*** RECORDS SUPPLIED ***

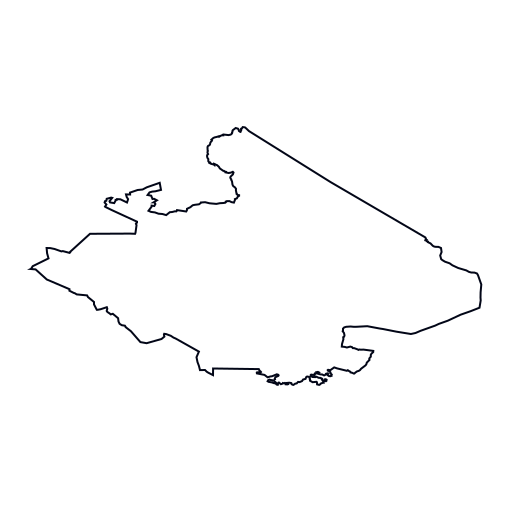 Mākoņkalna pag., Rezeknes, Latvia
{"feature_id": "27541924B30700512911719", "entity_name": "Mākoņkalna pag.", "entity_type": "district", "adm_level": 2, "iso_a3": "LVA", "parent_name": "Latvia", "parent_adm1": "Rezeknes", "projection": "equal_earth", "projection_center": [27.387, 56.276], "detail": "fine", "context": "isolated", "style": "outline", "palette": "ink", "viewbox_px": 512, "rotation_deg": 0, "n_neighbors": 0, "source": "geoboundaries", "source_scale": "gbopen_adm2", "svg_char_len": 6100}
<svg xmlns="http://www.w3.org/2000/svg" viewBox="0 0 512 512"><path d="M129.9,233.6L90.0,233.8L69.4,252.5L69.8,252.7L69.6,252.9L62.8,251.1L61.4,251.4L54.6,249.0L50.3,248.1L46.6,248.0L47.1,253.3L48.5,258.4L32.7,266.2L31.1,268.8L30.7,269.0L35.6,269.4L46.8,279.5L69.5,289.2L69.4,290.7L73.9,293.0L74.6,293.1L76.7,294.4L87.1,295.4L88.0,297.1L94.0,302.0L94.0,304.4L96.8,309.8L97.7,309.8L100.7,309.2L106.8,307.2L107.3,308.7L106.7,310.9L106.9,311.4L107.6,312.1L109.7,313.5L110.7,314.4L112.8,313.8L118.1,318.2L118.5,321.5L119.6,323.8L121.8,325.2L124.9,325.7L125.6,326.8L125.6,327.1L130.9,331.2L140.4,342.1L146.6,343.2L161.5,339.0L164.4,336.6L163.9,334.7L164.2,333.8L166.2,334.1L170.8,335.8L173.5,337.6L175.6,338.5L198.9,351.6L196.5,357.2L197.5,362.1L198.9,365.8L200.0,370.1L205.0,370.0L206.7,371.7L208.3,372.7L213.0,375.1L213.1,368.5L258.8,369.1L259.2,370.1L259.6,370.5L259.5,370.9L259.8,371.3L260.6,371.5L261.0,372.0L260.6,372.4L260.2,372.5L259.8,371.9L259.5,371.8L258.7,372.5L257.1,372.3L256.8,372.5L256.9,373.4L264.5,374.9L267.6,377.3L270.6,376.4L271.9,376.3L276.8,374.3L278.3,374.8L278.6,375.3L278.3,375.9L275.4,377.2L274.7,378.8L275.0,379.3L273.8,380.4L273.1,380.6L272.3,380.2L270.7,380.0L269.4,379.6L268.3,380.1L268.3,380.7L267.8,380.9L267.6,381.2L268.5,381.8L271.8,382.4L274.1,383.2L274.8,382.9L274.7,381.9L275.3,382.0L276.1,382.8L275.7,383.4L275.7,383.7L276.3,383.9L276.5,384.4L277.2,384.8L277.9,384.7L277.9,384.0L278.2,383.1L278.4,382.7L278.9,382.5L280.9,384.2L282.6,383.6L282.9,383.0L284.0,383.3L284.9,382.9L285.4,383.2L285.6,384.3L287.3,384.4L288.0,384.2L287.3,382.9L289.4,382.7L291.3,383.1L291.6,384.2L292.8,384.8L293.5,384.9L295.1,383.7L296.7,383.4L298.1,381.9L299.6,382.1L302.0,381.1L303.1,379.5L305.5,378.9L306.2,377.1L307.1,376.5L308.6,376.8L309.7,377.4L309.9,378.4L309.6,378.9L310.1,379.7L310.0,380.7L312.6,382.2L316.5,381.8L316.9,382.2L317.0,382.8L317.1,384.4L319.2,384.9L320.1,384.4L320.7,383.6L322.7,382.8L323.6,382.7L323.3,381.9L324.4,381.1L326.0,381.2L326.4,380.9L326.6,379.7L325.9,379.3L325.1,379.2L324.7,380.1L322.8,380.6L322.4,380.3L322.3,379.7L321.9,379.4L322.2,378.8L322.0,378.6L320.4,377.9L318.7,377.8L316.3,376.7L315.8,376.7L315.4,377.1L312.5,377.0L310.6,376.0L310.7,375.0L311.2,374.6L314.4,375.1L314.8,374.6L314.6,373.8L314.8,373.4L316.4,373.4L316.8,373.0L316.4,372.2L317.9,371.9L318.9,372.4L317.5,373.3L317.6,373.6L320.5,374.4L322.3,374.5L324.0,375.4L324.5,375.3L325.3,374.8L325.9,373.8L327.8,373.3L328.1,373.9L327.2,374.5L327.3,374.9L329.0,376.1L330.6,376.2L331.5,375.8L331.2,375.3L331.7,374.5L330.3,373.2L330.5,372.4L330.1,371.9L328.9,371.0L327.8,370.6L327.7,370.1L328.1,369.8L330.3,370.2L334.2,367.4L337.1,368.4L346.9,370.8L347.8,370.2L348.9,371.0L350.3,371.7L350.5,372.4L352.5,372.9L353.6,373.5L354.4,373.5L355.3,372.6L357.0,371.4L358.7,370.9L360.0,370.1L361.0,368.8L365.6,365.3L366.4,364.1L366.8,362.6L369.5,359.9L369.2,359.0L369.6,358.0L370.8,356.7L370.8,354.8L371.5,353.6L373.2,352.1L373.3,350.9L371.9,350.7L363.5,349.6L360.8,349.7L359.4,349.5L358.4,349.9L357.9,349.5L354.1,348.1L352.8,348.1L352.0,347.1L350.3,346.6L346.9,347.5L344.7,346.9L341.8,346.6L342.0,344.1L343.4,339.2L343.2,337.2L344.1,336.7L344.5,335.3L344.0,333.0L342.7,331.2L343.0,330.9L343.0,328.6L344.2,327.4L346.2,326.8L350.5,326.5L353.7,326.8L355.9,326.8L367.3,326.2L379.6,328.5L382.9,329.0L396.6,331.7L410.9,334.0L415.5,333.0L420.6,330.8L435.2,325.6L438.8,323.9L447.8,320.7L460.6,314.7L470.6,311.2L479.5,307.7L480.7,300.4L480.5,297.6L480.6,292.3L481.3,284.5L478.0,275.2L477.0,273.5L474.5,272.6L471.2,272.5L469.0,271.9L466.3,270.4L458.2,268.0L452.4,265.3L449.6,263.3L445.0,261.7L442.5,260.2L441.2,259.2L440.2,255.5L441.6,252.0L441.0,248.0L438.5,246.9L435.2,246.8L433.8,246.4L432.8,245.8L430.5,243.4L428.0,242.2L428.0,241.6L426.5,241.2L426.3,240.4L426.7,239.9L426.2,239.6L425.5,239.8L425.9,238.5L425.3,237.4L330.6,182.1L249.0,131.1L245.2,127.5L244.5,127.3L242.7,127.1L241.9,128.4L241.1,128.7L240.9,129.2L241.3,130.0L240.5,131.9L240.1,131.8L238.9,130.9L238.7,129.8L238.0,128.7L235.7,128.0L232.8,130.2L232.5,130.7L232.5,131.8L232.0,132.4L232.1,133.1L231.7,133.8L230.7,134.6L228.6,135.1L223.3,134.5L223.1,134.6L223.2,135.3L221.6,135.3L219.2,136.7L219.0,136.2L216.8,136.9L214.6,137.4L213.3,138.0L211.4,139.7L212.0,140.3L211.6,141.2L210.9,141.8L210.3,142.8L210.1,144.0L209.9,144.7L209.1,145.4L208.1,145.9L207.7,146.5L207.5,147.3L207.6,150.3L207.9,150.9L207.5,151.9L207.5,152.8L208.1,154.1L207.1,155.2L207.1,156.7L207.5,158.0L208.3,159.1L208.3,161.2L208.8,161.9L209.4,161.7L209.0,162.0L209.1,162.4L209.9,162.3L210.4,162.9L209.9,163.2L211.0,163.8L213.7,164.5L214.2,164.9L214.1,163.8L214.7,164.0L214.8,164.3L217.0,165.1L218.9,166.8L219.8,168.4L223.2,170.8L224.0,170.9L224.4,171.4L225.9,171.8L225.7,172.4L228.6,173.0L231.0,172.6L232.8,171.8L233.5,172.5L232.9,174.4L230.9,176.3L230.4,177.0L230.3,177.6L230.6,178.5L231.3,179.4L231.3,180.1L232.0,181.3L232.5,184.7L233.3,186.2L234.9,187.3L236.0,188.8L235.9,190.3L236.6,193.9L236.9,193.9L237.1,194.5L237.8,195.0L239.1,195.2L239.1,195.8L237.9,196.5L236.8,198.4L234.9,199.1L235.0,199.8L233.9,202.6L231.4,202.1L229.5,201.1L226.9,201.1L226.2,201.4L226.4,201.6L225.3,202.7L223.4,203.0L219.9,203.2L216.4,203.9L209.6,203.3L205.1,202.2L201.0,202.5L201.0,202.8L199.0,204.3L194.9,204.8L192.9,205.2L192.0,205.8L190.4,207.2L187.0,208.8L186.9,210.3L186.2,211.5L177.0,210.1L176.7,211.0L176.3,211.4L174.9,211.3L172.2,212.0L169.8,212.2L166.2,215.1L162.4,214.0L158.5,213.7L154.9,212.4L151.0,211.9L148.5,210.8L151.5,206.8L151.6,205.6L154.3,206.0L155.4,204.0L154.4,202.3L153.7,202.3L156.9,200.3L154.1,198.8L152.5,199.0L151.2,195.7L147.6,195.0L149.5,192.4L152.2,191.6L155.3,191.3L161.0,189.9L159.7,182.8L146.8,187.3L142.6,189.5L137.6,190.0L130.0,192.6L130.1,194.5L126.0,194.4L126.7,197.0L128.1,199.1L127.0,202.5L120.4,199.3L117.0,199.1L116.8,199.9L115.6,199.9L115.5,200.8L114.2,203.1L110.0,202.4L109.5,201.2L112.2,197.9L111.2,197.6L106.7,198.8L106.3,200.8L105.0,201.2L104.6,202.5L106.4,204.5L105.0,206.6L105.3,206.9L111.6,210.0L137.0,221.7L137.0,222.4L136.8,222.4L135.9,223.8L136.5,225.0L136.5,225.4L135.5,232.7L135.1,233.8L129.9,233.6Z" fill="none" stroke="#020617" stroke-width="2"/></svg>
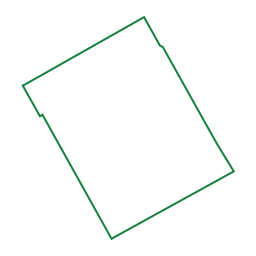 outline of Aurora, South Dakota, United States of America, rotated 331°
{"feature_id": "52423323B17598192587787", "entity_name": "Aurora", "entity_type": "district", "adm_level": 2, "iso_a3": "USA", "parent_name": "United States of America", "parent_adm1": "South Dakota", "projection": "orthographic", "projection_center": [-98.556, 43.718], "detail": "fine", "context": "isolated", "style": "outline", "palette": "green", "viewbox_px": 256, "rotation_deg": 331, "n_neighbors": 0, "source": "geoboundaries", "source_scale": "gbopen_adm2", "svg_char_len": 296}
<svg xmlns="http://www.w3.org/2000/svg" viewBox="0 0 256 256"><g transform="rotate(331 128 128)"><path d="M197.7,74.0L195.9,71.3L195.8,38.8L58.5,40.0L56.5,39.8L56.7,75.1L59.6,75.0L59.9,216.9L86.0,216.9L199.5,217.2L198.1,184.4L197.7,74.0Z" fill="none" stroke="#15803d" stroke-width="2"/></g></svg>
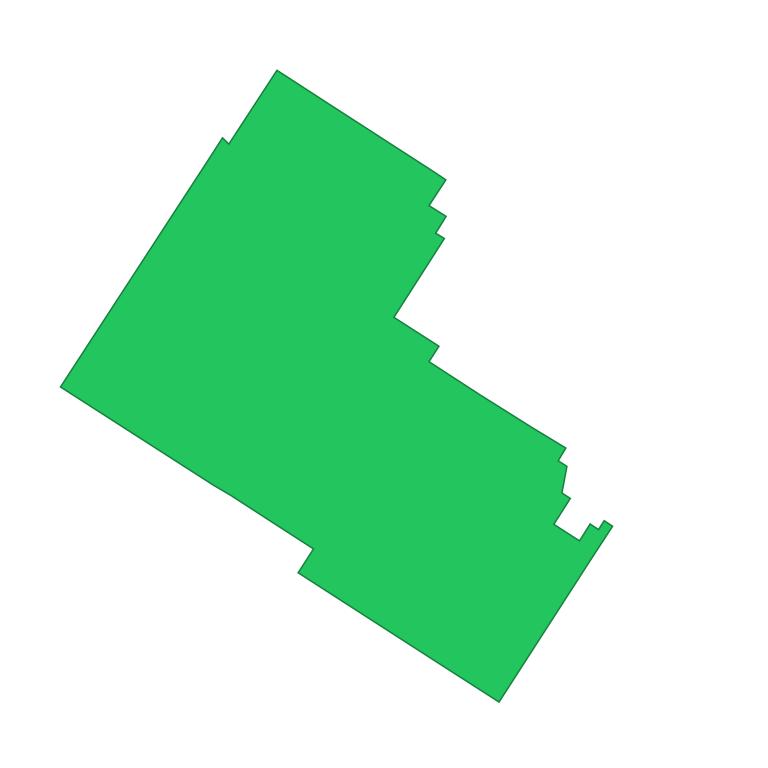 the district of Sanpete, Utah, United States of America, rotated 123°
{"feature_id": "52423323B58095875078867", "entity_name": "Sanpete", "entity_type": "district", "adm_level": 2, "iso_a3": "USA", "parent_name": "United States of America", "parent_adm1": "Utah", "projection": "albers", "projection_center": [-111.655, 39.423], "detail": "fine", "context": "isolated", "style": "filled", "palette": "green", "viewbox_px": 768, "rotation_deg": 123, "n_neighbors": 0, "source": "geoboundaries", "source_scale": "gbopen_adm2", "svg_char_len": 627}
<svg xmlns="http://www.w3.org/2000/svg" viewBox="0 0 768 768"><g transform="rotate(123 384 384)"><path d="M562.7,653.7L561.8,472.6L560.9,452.6L560.8,384.1L560.7,353.3L589.1,353.2L588.5,189.3L588.1,114.3L419.0,114.9L378.8,114.8L378.7,124.9L389.3,124.8L389.1,134.9L409.1,134.6L409.2,165.1L378.5,165.4L378.5,175.4L353.5,185.7L353.5,196.1L338.7,196.6L339.9,236.4L340.8,297.7L340.8,358.4L322.4,358.5L322.6,388.3L322.7,412.0L229.1,412.6L229.4,422.8L209.6,423.2L209.9,443.4L179.1,443.3L178.9,458.7L179.2,584.4L179.2,644.6L267.3,644.8L265.5,653.5L292.8,653.4L562.7,653.7Z" fill="#22c55e" stroke="#15803d" stroke-width="1.5"/></g></svg>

***

■ **WRITTEN TASK**: Return each line of the records that contains the string "transform".

■ **COMPLETED EXERCISE**:
<svg xmlns="http://www.w3.org/2000/svg" viewBox="0 0 256 256"><g transform="rotate(331 128 128)"><path d="M197.7,74.0L195.9,71.3L195.8,38.8L58.5,40.0L56.5,39.8L56.7,75.1L59.6,75.0L59.9,216.9L86.0,216.9L199.5,217.2L198.1,184.4L197.7,74.0Z" fill="none" stroke="#15803d" stroke-width="2"/></g></svg>
<svg xmlns="http://www.w3.org/2000/svg" viewBox="0 0 768 768"><g transform="rotate(123 384 384)"><path d="M562.7,653.7L561.8,472.6L560.9,452.6L560.8,384.1L560.7,353.3L589.1,353.2L588.5,189.3L588.1,114.3L419.0,114.9L378.8,114.8L378.7,124.9L389.3,124.8L389.1,134.9L409.1,134.6L409.2,165.1L378.5,165.4L378.5,175.4L353.5,185.7L353.5,196.1L338.7,196.6L339.9,236.4L340.8,297.7L340.8,358.4L322.4,358.5L322.6,388.3L322.7,412.0L229.1,412.6L229.4,422.8L209.6,423.2L209.9,443.4L179.1,443.3L178.9,458.7L179.2,584.4L179.2,644.6L267.3,644.8L265.5,653.5L292.8,653.4L562.7,653.7Z" fill="#22c55e" stroke="#15803d" stroke-width="1.5"/></g></svg>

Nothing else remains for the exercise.